(Exercise input):
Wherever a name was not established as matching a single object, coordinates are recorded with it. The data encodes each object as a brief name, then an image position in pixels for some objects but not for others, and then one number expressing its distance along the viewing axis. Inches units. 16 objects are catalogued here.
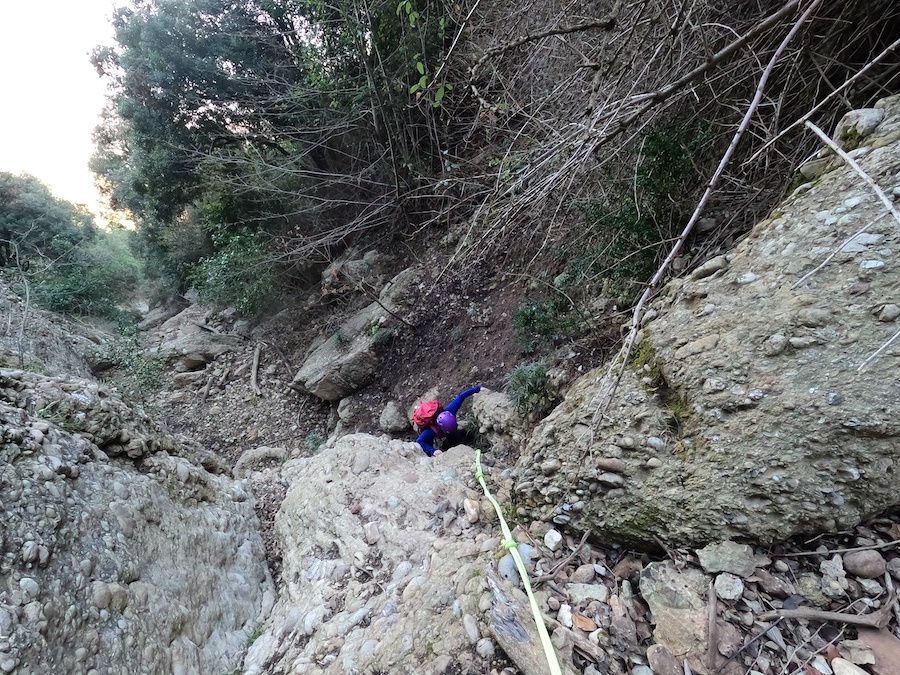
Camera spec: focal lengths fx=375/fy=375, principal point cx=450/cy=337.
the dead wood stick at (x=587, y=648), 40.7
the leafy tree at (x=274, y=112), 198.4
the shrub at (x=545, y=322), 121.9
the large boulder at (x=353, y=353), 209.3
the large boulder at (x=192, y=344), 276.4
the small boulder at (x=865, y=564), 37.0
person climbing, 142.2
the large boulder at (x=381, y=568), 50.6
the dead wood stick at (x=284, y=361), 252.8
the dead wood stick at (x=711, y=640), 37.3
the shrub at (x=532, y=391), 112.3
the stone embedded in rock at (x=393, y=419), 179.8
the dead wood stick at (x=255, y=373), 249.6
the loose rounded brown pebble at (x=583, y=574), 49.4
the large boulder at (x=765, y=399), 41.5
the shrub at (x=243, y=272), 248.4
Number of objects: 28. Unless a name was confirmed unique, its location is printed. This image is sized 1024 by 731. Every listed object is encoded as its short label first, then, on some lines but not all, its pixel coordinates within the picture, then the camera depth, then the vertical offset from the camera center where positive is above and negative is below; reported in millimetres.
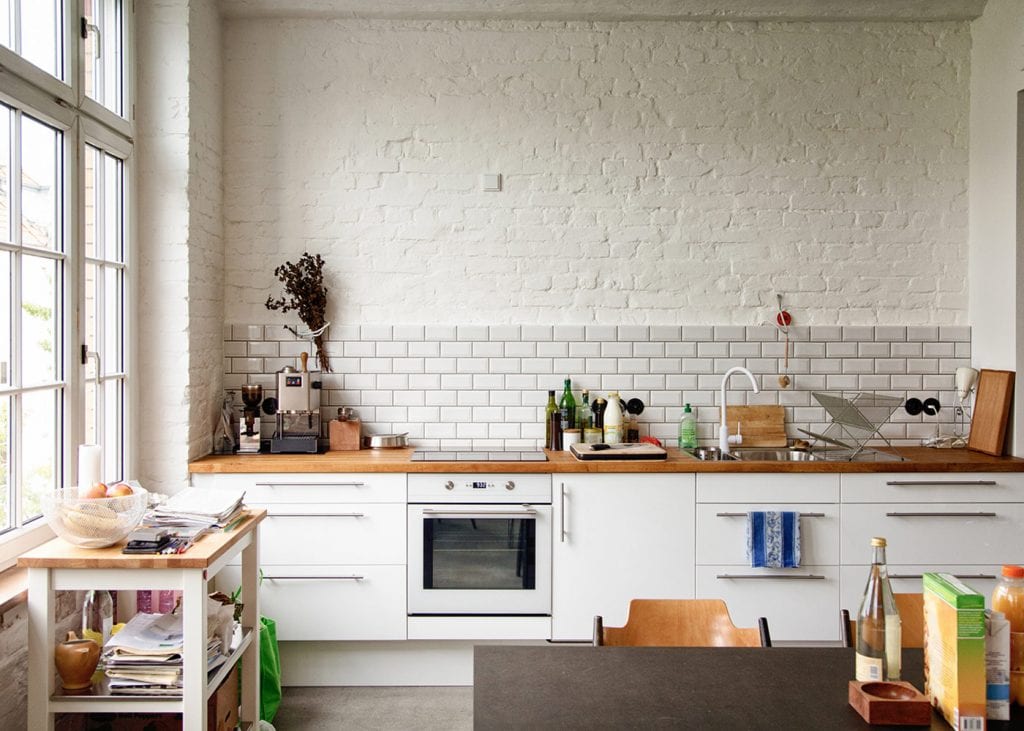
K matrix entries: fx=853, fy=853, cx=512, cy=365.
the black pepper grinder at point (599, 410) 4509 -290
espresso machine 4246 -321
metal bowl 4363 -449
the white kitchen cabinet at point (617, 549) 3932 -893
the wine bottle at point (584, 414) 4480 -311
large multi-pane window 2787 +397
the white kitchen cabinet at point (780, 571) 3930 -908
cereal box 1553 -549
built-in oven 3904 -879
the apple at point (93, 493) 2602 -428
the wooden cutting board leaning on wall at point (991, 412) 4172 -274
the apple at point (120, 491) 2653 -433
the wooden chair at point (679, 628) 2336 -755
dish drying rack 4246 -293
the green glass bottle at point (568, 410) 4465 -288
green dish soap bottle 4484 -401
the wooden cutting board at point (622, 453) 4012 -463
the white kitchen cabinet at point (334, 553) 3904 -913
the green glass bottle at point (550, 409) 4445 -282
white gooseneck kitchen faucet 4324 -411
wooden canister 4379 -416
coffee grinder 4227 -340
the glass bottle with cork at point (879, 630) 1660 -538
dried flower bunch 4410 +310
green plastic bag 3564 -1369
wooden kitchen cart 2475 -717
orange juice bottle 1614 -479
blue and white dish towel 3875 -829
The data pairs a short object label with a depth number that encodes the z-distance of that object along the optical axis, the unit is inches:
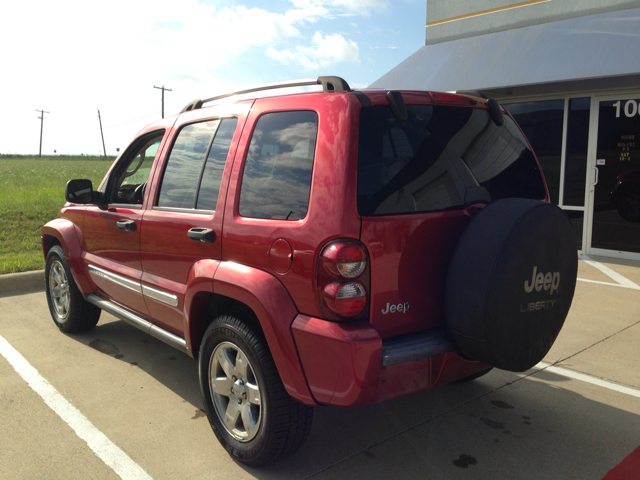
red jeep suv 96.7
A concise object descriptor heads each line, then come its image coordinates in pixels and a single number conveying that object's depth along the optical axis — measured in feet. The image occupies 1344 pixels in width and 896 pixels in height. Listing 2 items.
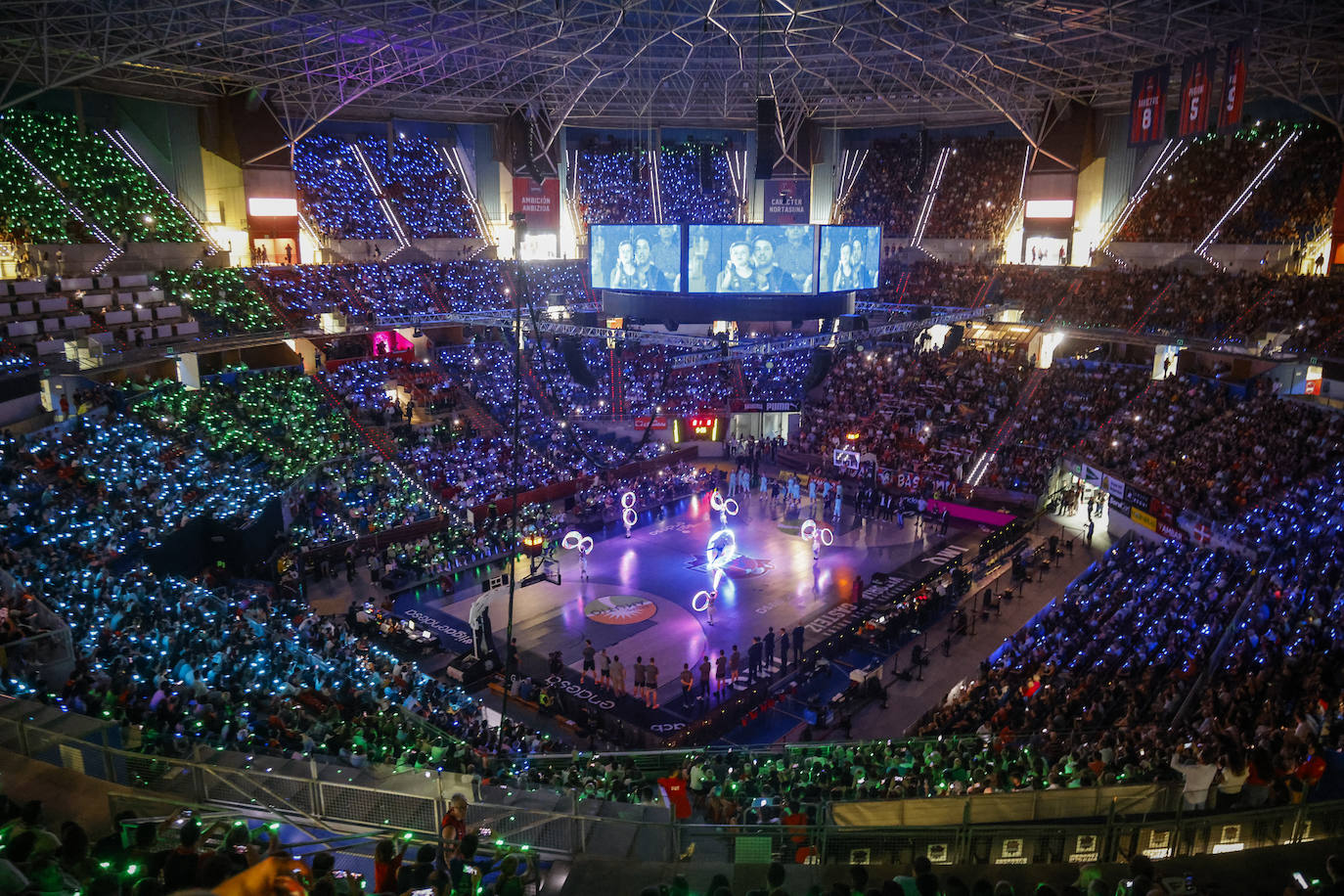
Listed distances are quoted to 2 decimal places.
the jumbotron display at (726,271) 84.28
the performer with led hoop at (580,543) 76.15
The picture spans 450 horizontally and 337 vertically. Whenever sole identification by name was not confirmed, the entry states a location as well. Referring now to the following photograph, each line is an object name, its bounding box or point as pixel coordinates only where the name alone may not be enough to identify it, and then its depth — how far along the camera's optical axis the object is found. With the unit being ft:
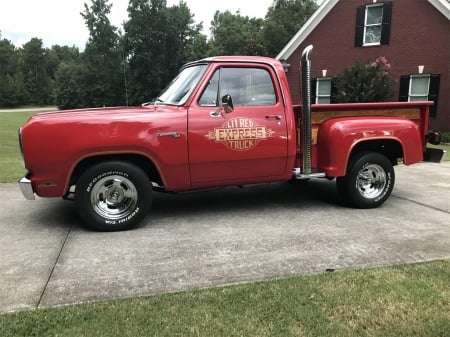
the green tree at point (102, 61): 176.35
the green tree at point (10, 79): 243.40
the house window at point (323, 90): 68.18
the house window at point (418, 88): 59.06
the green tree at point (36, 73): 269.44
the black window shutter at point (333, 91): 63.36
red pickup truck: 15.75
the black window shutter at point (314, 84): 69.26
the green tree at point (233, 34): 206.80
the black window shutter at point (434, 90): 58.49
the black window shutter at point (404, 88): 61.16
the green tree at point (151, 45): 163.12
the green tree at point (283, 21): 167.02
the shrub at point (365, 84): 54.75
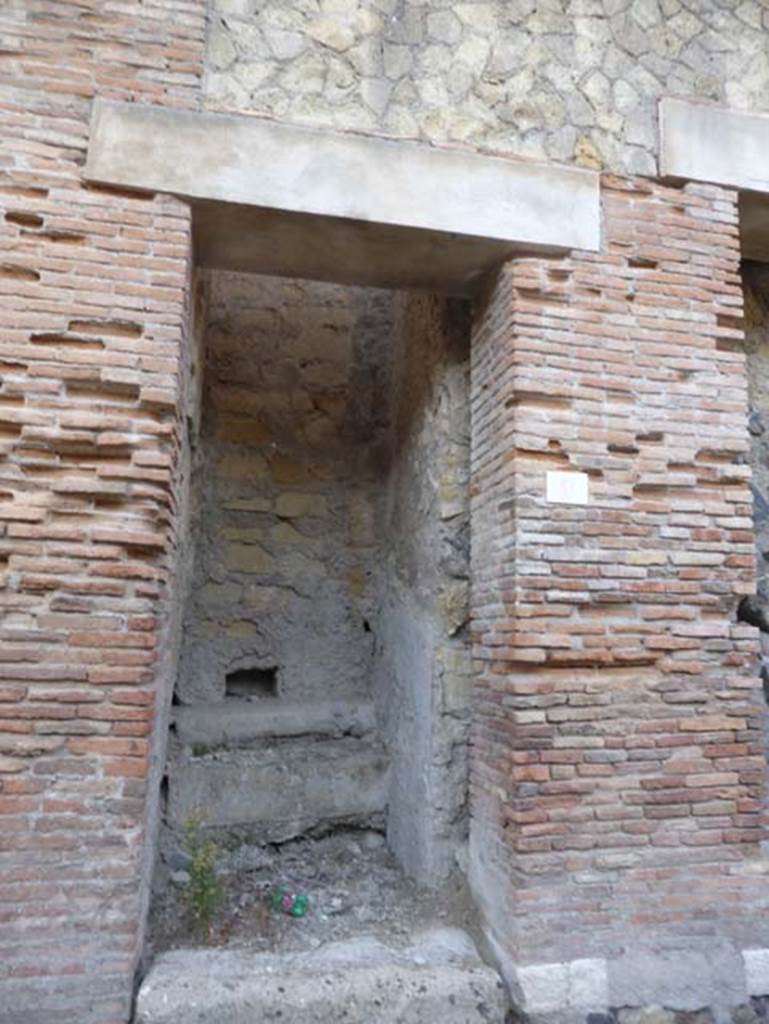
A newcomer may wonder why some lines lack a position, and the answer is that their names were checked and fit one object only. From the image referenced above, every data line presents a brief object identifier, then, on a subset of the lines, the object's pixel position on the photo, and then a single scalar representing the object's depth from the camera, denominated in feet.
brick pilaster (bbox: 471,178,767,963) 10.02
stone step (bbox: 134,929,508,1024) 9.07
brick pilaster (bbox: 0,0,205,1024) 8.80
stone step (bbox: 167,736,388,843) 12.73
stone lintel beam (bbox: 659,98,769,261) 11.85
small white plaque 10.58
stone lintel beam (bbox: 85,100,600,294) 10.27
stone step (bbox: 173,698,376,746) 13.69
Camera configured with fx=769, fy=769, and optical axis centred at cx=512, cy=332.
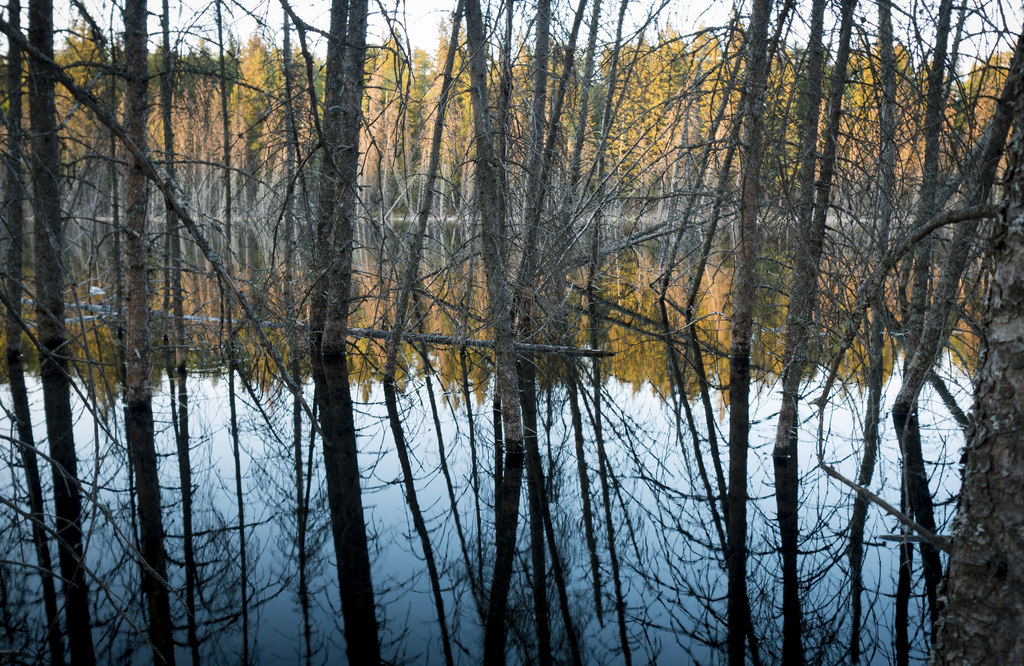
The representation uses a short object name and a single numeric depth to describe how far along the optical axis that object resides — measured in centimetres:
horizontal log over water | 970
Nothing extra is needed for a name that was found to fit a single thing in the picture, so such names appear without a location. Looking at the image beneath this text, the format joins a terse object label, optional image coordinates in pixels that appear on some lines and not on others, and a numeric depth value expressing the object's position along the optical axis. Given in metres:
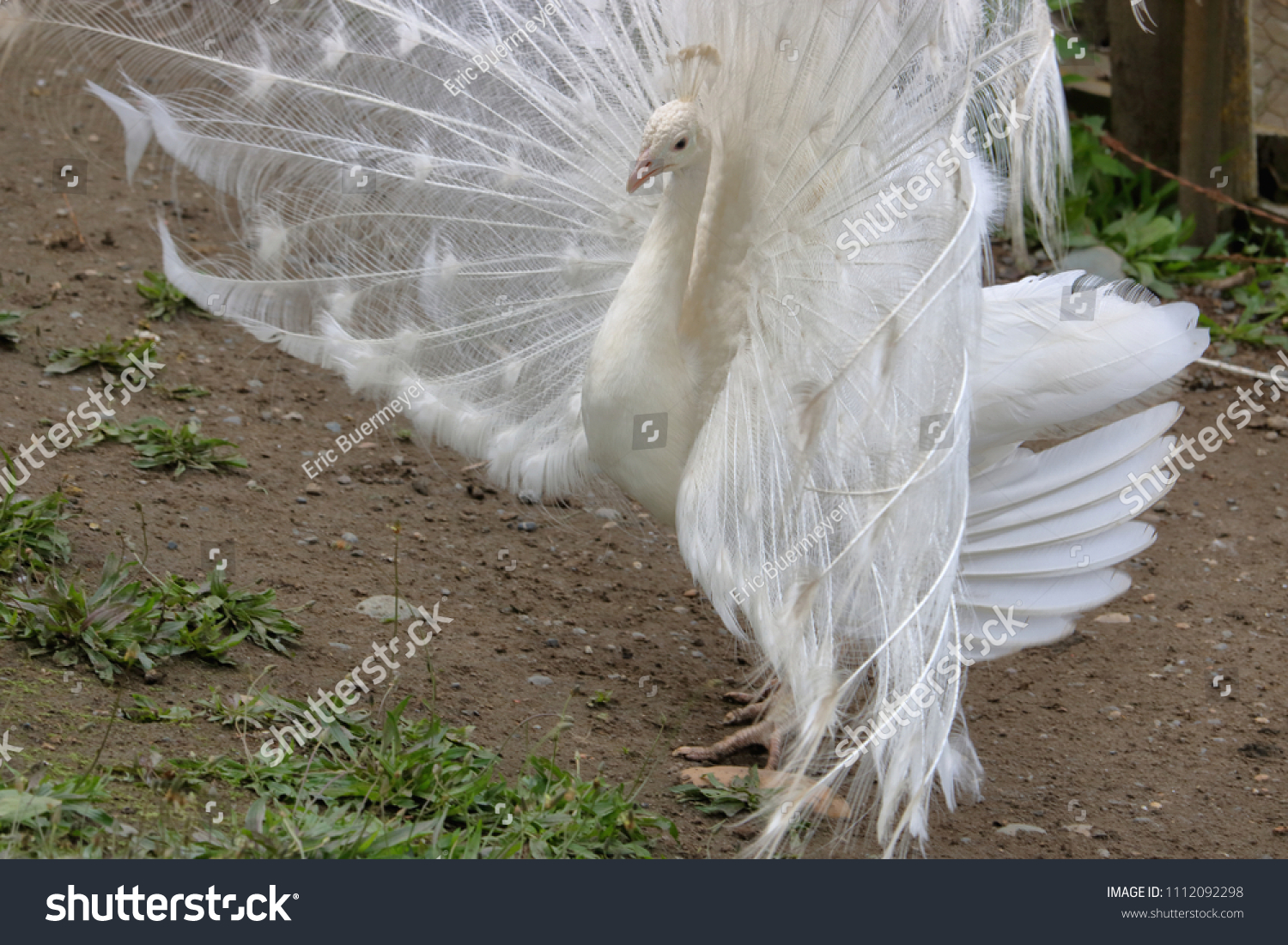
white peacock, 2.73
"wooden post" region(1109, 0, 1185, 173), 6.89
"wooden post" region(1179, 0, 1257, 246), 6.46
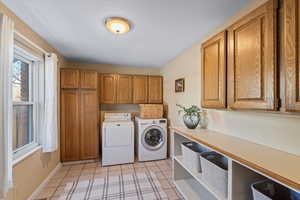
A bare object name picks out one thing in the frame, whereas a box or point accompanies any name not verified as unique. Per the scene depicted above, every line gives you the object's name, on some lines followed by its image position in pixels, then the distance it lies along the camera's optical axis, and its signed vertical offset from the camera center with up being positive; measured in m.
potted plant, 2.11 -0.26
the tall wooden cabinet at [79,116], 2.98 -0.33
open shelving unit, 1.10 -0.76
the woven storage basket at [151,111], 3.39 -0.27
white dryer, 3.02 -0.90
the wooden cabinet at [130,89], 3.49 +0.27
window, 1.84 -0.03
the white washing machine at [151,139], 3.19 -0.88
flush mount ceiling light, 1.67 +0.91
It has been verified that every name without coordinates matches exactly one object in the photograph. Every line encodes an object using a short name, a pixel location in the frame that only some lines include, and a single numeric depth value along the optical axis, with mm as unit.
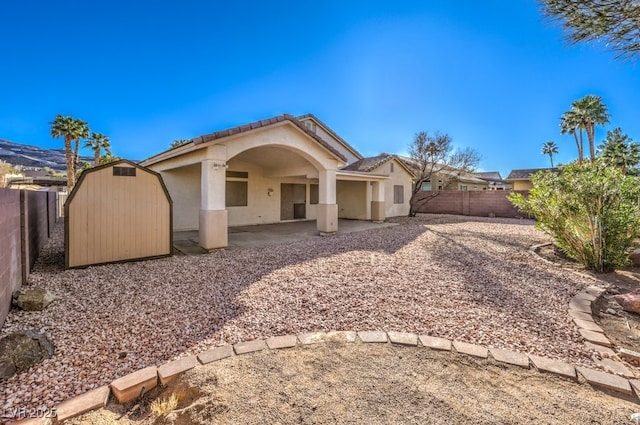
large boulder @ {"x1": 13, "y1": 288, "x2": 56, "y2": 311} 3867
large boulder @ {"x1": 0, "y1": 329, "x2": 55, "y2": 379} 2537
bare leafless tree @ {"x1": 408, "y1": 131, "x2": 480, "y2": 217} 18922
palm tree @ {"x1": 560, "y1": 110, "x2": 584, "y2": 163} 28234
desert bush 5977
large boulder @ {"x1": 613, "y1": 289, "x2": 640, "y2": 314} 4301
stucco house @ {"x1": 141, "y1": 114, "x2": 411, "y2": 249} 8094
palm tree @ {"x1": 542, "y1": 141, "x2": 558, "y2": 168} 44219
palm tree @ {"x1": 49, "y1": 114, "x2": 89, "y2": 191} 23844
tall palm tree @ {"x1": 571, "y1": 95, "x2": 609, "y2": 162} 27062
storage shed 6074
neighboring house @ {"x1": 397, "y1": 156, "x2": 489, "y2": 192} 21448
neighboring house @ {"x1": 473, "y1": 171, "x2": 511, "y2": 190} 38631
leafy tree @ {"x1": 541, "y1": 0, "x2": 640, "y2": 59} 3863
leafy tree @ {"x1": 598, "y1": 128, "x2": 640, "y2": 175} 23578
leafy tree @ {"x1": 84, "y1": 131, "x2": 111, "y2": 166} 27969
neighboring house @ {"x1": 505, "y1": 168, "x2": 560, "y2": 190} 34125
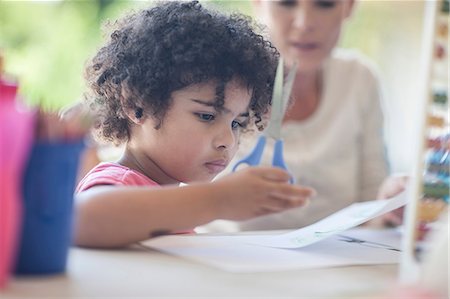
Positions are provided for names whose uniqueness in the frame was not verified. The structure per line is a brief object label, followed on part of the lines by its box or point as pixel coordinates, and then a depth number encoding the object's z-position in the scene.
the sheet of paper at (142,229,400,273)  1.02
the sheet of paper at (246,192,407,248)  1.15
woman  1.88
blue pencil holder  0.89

(Activity):
Of the entries above, repeat exactly the lines between the line with "the green tree at point (102, 61): 176.35" and the line with "the shrub at point (365, 84): 54.75", inclusive, and no others.

(Expected answer):
the green tree at point (102, 61): 176.35
the green tree at point (10, 79): 243.40
the house window at point (323, 90): 68.18
the house window at point (418, 88): 59.06
the green tree at point (36, 73): 269.44
the black window shutter at point (333, 91): 63.36
red pickup truck: 15.75
the black window shutter at point (314, 84): 69.26
the green tree at point (233, 34): 206.80
the black window shutter at point (434, 90): 58.49
the black window shutter at point (404, 88): 61.16
the green tree at point (151, 45): 163.12
the green tree at point (283, 21): 167.02
the shrub at point (365, 84): 54.75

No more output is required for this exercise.